Wealth with respect to revolution is measured in food; People revolt
when their survival, not luxuries, are threatened. As for wealth in
other respects, the median income has been steadily rising in the US
year on year for the past two centuries. What the average person could
afford in 1964 in terms of goods and services is far less than in
2004.
> > You might be able to convince yourself that the rich are getting
> > richer and the poor aren't getting rich as fast (or even getting
> > poorer), that the inequity is growing, but that doesn't breed
> > revolution of the French variety. That comes from more than envy,
>
> Ah, yes. The envy pony. The Republican favorite.
I'm afraid you're again miscalculating my political affiliations.

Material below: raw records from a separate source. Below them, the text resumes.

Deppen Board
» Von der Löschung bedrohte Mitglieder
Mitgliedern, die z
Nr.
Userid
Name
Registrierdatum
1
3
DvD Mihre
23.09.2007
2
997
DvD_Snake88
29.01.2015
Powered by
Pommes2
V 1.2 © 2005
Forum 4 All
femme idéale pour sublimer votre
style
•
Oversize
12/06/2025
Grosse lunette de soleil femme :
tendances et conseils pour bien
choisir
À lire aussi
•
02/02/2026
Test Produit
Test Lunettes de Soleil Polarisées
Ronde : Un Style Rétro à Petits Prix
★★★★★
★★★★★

Attack the argument rather than the misconstrued affiliation. The
argument had nothing to do with 'The envy pony' anyways, but with the
conditions necissary to foment violent revolution.
> > but
> > inflicted misery in a state that has no concept of democratic veto and
> > hereditary privlege enshrined by law. If you honestly believe that the
> > US is moving _closer_ to such a state of affairs, your living in a
> > willfully ignorant fantasyland.
>
> And if you believe anything OTHER than the facts of growing wealth
> disparity then you are blind as a bat.
Really? When its been remarked by one minor aristocrat growing up in a
bygone era: "I never thought myself so rich to be able to afford a
motor car, yet to poor to afford personal servants."
Wealth disparity has been dropping. I certainly am in favor of
policies which cripple the aristocracy such as tax free inheritances,
broad based education spending and other policies that ensure equality
of opportunity (if not outcome) but the economy is growing less
aristocratic (in spite of the efforts of our _aheh_ brilliant
executive branch) than in previous centuries.

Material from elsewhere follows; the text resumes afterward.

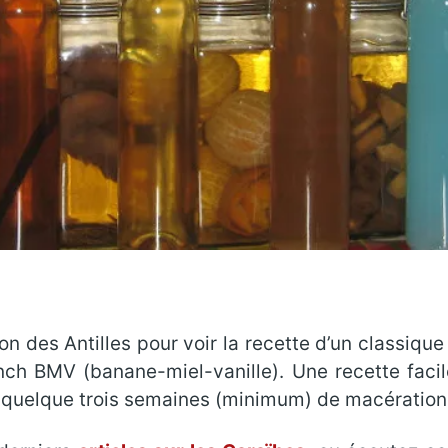
on des Antilles pour voir la recette d’un classique
ch BMV (banane-miel-vanille). Une recette facile 
les quelque trois semaines (minimum) de macérati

> > It may be pleasant to believe that such naive approaches as 'pay them
> > more and the economy will grow' apply, and its certainly appropriate
> > to be skeptical of the market finding optimal solutions in all
> > scenarios. Markets tend degenerate into monopolies and cartels (see
> > the rise of Standard Oil, De Beers, and ironically the rise of labor
> > unions) and occasionally markets allocate resources less than
> > optimally. But in the absence of an omnicient oracle, markets usually
> > work better than fiat dictated by a central planner driven by a single
> > economic theory, or even worse, naive idealism.
>
> Thank you very much for your confirmation of the current problem:
>
> "markets usually work better than fiat dictated by a central planner
> driven by a single economic theory".
>
> The Republicans seek to maximize rent at all times. To therefore maximize
> wealth disparity on the premise that a caste system is necessary to
> the moral guidance of the ignorant masses.
While I don't have a direct insight into what 'The Republicans' think,
I don't believe there is a vast conspiracy to enforce an aristocracy,
but rather slavish adherence to an ideology that isn't revolted nor
appologetic about its existance.
> http://GreaterVoice.org/econ/glossary/aristocracy.php
>
> Of course it helps to employ Faux news and controlled "statistics"

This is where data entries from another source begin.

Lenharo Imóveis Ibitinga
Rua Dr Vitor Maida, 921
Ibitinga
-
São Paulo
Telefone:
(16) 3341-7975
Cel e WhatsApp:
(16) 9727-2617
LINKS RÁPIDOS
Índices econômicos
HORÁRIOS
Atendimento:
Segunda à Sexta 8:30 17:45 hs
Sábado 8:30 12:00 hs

> to keep the masses as ignorant as possible.
Oh sure. Just verify the source, such as GDP, median income, and so
forth, these can be verified from the department of commerce, and
various economic journals and then be spun as you like.
Be skeptical of subscribing to any ideology from Ayn Rand to Karl
Marx, or adhering to strongly with any ideological tribe. Especially
those that use terms in usenet such as Faux News, Klinton, Amerikkka,
and so on. Although it certainly I imagine is relaxing to turn ones
brain off and follow the tribe in word and deed.